A photovore tumbled into a tree nearby. The thick trunk went down with a sharp crack.
“Damn, where’s that bird? We have to get out of
here.”
He knew the mechs used esty bombs now, destabilizing a patch of space-time so that it tried to straighten out and go flat. That ripped apart anything nearby. Anything that needed geometric structure to exist, maybe even a Magnetic Mind. No defense.
“You said you carried a human, right?”
“I’ll trade you a ride for that human.”
He couldn’t, of course. But the bird was somewhere here and to it, matter itself was a soufflé of empty space and furious probabilities.
“That human—bet I can guess his name.”
“Quite. Where’s that bird when you need him?”
Nigel sent a blaring call. Sure to attract photovores, even in their final torment. But there were only shaved seconds left. As had become his habit of late, he thought of Nikka for an instant, savoring it, just in case this was truly it. This time.
FOUR
Finitudes
No use running, of course.
The Mantis came as a fast flickering at the edges of Killeen’s vision. He was tired and something went out of him when he caught the swelling blankness, mute evidence of how easily it could avoid them.

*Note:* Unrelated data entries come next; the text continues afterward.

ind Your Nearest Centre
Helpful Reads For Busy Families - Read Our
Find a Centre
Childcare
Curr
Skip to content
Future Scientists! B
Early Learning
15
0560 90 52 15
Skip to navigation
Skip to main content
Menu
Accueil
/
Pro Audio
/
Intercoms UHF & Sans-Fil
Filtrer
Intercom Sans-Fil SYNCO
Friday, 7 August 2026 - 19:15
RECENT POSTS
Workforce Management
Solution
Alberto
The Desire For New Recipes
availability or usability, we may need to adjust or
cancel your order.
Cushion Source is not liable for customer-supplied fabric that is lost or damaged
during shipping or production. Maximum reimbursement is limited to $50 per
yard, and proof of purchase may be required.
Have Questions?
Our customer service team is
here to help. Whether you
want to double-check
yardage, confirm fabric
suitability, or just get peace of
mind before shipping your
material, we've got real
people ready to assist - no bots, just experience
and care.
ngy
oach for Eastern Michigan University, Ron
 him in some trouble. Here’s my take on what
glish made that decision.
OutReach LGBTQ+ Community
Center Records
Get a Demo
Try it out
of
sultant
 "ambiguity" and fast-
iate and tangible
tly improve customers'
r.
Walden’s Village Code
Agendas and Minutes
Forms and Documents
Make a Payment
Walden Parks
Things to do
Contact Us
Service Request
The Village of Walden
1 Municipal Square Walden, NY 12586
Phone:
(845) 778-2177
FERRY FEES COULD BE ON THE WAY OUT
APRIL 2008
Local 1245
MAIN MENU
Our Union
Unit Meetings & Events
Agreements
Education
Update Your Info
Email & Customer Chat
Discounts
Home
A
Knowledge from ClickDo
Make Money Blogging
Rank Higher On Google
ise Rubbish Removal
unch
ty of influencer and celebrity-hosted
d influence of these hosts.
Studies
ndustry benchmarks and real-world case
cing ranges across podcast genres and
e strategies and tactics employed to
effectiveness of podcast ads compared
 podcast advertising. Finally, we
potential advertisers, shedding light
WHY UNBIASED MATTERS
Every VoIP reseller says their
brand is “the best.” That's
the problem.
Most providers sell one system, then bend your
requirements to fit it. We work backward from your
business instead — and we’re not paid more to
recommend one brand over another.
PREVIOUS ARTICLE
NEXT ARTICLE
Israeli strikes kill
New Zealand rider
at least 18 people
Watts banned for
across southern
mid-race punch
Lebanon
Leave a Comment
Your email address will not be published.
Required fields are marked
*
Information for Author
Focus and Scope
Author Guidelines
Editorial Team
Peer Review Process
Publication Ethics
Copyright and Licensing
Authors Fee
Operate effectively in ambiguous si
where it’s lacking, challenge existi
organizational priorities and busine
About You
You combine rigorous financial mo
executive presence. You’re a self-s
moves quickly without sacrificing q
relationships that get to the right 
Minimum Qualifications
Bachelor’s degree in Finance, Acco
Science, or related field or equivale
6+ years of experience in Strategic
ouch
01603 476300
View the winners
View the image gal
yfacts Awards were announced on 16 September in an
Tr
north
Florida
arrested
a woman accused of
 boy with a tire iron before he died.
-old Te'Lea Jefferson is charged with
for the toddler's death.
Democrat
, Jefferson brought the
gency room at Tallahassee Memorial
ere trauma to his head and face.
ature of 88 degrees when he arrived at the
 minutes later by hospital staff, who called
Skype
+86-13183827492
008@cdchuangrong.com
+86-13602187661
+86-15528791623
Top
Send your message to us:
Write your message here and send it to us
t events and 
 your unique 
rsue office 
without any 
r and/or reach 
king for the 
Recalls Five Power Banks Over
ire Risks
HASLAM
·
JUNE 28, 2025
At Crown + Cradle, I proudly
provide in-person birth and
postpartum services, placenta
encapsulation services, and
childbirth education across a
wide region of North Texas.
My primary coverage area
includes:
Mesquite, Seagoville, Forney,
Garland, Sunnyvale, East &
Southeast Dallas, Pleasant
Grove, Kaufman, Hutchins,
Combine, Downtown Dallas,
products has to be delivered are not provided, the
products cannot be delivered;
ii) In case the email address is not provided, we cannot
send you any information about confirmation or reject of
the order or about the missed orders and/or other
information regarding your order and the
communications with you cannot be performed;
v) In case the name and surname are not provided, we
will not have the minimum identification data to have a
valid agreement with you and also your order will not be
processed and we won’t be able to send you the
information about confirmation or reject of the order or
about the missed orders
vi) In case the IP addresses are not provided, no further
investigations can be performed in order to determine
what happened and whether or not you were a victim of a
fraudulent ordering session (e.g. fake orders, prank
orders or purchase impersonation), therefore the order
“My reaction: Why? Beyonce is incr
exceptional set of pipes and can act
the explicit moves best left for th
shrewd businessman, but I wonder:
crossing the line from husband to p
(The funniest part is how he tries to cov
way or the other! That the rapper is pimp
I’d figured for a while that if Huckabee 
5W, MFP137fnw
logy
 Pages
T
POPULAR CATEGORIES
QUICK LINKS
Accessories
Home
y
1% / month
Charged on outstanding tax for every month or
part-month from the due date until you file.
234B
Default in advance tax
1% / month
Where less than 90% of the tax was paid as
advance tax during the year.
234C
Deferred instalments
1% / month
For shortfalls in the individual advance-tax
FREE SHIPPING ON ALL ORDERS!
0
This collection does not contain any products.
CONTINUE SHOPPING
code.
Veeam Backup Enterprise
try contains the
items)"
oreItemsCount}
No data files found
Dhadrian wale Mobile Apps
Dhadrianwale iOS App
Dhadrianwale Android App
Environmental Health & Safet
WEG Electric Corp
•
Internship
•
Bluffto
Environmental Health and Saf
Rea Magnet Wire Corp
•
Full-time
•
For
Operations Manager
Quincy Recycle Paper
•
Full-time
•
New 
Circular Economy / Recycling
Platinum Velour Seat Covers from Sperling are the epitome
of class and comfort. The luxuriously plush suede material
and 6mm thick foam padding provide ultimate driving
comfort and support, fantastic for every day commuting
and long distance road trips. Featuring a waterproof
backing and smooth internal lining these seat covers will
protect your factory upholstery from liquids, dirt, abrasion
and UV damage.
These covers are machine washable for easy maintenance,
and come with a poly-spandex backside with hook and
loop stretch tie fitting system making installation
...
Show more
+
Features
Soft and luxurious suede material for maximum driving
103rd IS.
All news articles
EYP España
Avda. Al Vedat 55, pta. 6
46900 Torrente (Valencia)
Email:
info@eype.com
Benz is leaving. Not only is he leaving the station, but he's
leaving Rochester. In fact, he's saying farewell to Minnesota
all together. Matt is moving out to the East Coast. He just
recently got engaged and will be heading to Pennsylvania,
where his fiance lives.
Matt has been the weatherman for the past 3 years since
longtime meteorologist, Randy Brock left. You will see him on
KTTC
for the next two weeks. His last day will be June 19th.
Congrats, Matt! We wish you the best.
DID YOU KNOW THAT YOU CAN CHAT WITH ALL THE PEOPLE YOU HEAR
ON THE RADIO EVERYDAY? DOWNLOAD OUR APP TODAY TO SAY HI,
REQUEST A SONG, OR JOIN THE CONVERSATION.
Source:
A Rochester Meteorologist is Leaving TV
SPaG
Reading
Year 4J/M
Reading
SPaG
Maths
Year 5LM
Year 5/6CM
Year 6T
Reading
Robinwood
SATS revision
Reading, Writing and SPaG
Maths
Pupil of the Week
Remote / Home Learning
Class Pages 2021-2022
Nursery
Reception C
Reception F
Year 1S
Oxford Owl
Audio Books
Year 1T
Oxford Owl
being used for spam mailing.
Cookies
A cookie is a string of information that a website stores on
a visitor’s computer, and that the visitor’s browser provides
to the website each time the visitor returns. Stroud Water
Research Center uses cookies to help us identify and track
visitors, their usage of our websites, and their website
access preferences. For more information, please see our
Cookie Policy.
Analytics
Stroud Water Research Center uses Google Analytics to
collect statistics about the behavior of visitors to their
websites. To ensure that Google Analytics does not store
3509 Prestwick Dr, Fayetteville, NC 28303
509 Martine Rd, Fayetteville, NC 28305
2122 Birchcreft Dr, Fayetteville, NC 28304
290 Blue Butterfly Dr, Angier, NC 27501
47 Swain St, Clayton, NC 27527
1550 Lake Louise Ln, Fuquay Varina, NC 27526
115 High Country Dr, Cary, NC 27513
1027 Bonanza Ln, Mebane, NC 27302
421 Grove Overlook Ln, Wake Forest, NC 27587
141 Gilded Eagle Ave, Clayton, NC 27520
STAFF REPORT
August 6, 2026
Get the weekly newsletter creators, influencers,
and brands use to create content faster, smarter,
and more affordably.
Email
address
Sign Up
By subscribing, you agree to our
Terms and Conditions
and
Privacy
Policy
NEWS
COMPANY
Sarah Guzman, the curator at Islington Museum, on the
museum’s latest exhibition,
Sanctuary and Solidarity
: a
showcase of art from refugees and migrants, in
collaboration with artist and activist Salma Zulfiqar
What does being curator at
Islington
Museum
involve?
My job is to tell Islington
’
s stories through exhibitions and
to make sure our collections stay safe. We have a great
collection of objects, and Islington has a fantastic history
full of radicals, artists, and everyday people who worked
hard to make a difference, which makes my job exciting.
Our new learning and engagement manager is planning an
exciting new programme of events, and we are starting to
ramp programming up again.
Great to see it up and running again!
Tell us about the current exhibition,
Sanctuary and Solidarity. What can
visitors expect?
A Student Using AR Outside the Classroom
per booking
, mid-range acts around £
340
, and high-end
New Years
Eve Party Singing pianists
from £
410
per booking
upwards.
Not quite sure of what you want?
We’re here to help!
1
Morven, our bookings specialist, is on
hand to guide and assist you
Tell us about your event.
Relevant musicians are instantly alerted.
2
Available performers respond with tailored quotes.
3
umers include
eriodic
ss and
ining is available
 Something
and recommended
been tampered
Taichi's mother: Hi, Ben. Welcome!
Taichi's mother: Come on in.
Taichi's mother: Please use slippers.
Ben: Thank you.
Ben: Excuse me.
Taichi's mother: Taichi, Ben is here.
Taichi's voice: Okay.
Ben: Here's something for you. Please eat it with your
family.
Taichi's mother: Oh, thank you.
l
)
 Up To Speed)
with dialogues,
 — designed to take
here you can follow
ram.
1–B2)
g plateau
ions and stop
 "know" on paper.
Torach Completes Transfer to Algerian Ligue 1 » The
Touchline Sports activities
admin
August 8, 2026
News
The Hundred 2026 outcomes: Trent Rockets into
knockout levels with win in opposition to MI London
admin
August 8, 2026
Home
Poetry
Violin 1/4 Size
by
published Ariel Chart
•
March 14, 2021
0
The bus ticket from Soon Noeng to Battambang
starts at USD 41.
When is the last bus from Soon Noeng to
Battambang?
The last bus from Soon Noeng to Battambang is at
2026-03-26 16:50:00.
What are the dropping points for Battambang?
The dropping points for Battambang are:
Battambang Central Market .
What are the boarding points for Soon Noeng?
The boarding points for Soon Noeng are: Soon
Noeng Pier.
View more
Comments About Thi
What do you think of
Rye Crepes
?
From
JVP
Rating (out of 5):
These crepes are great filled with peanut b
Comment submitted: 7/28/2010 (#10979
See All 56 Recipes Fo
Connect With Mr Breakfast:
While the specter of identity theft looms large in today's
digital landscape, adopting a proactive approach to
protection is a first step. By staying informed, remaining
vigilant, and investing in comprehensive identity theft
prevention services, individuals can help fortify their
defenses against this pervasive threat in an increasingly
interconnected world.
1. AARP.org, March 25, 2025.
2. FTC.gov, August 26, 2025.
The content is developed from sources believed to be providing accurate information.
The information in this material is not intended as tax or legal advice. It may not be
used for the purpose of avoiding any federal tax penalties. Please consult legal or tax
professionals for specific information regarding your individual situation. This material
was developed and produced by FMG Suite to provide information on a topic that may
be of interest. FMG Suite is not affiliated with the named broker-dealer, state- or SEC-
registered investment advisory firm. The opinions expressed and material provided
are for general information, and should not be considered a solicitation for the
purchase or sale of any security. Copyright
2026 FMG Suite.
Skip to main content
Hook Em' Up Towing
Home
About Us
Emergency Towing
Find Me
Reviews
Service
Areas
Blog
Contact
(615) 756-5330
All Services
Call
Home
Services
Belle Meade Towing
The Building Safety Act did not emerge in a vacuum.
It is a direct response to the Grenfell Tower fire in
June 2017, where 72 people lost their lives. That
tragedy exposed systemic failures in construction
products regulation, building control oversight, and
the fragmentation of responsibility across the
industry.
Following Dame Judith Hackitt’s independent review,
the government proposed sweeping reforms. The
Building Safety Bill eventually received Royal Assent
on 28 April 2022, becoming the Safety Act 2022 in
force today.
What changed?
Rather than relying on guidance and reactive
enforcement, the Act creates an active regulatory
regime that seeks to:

Killeen got up slowly from their campfire. Toby and Cermo followed suit; Bishops stood, ready to move, even when it seemed pointless. He wished they had not indulged in the liquor, but then, that probably would make no difference.
Foolish to fire at it. Like shooting at the wind to bring on sunshine, his father Abraham had said once, describing a dumb idea on long-ago Snowglade. Well then, try bravado.
“Surprised to see us?”
* * *
We do not properly have a reaction like your surprise. All orderly forms integrate new data instantly, remaking themselves. They retain no memory of their attitude in the moment before, so no comparisons are possible.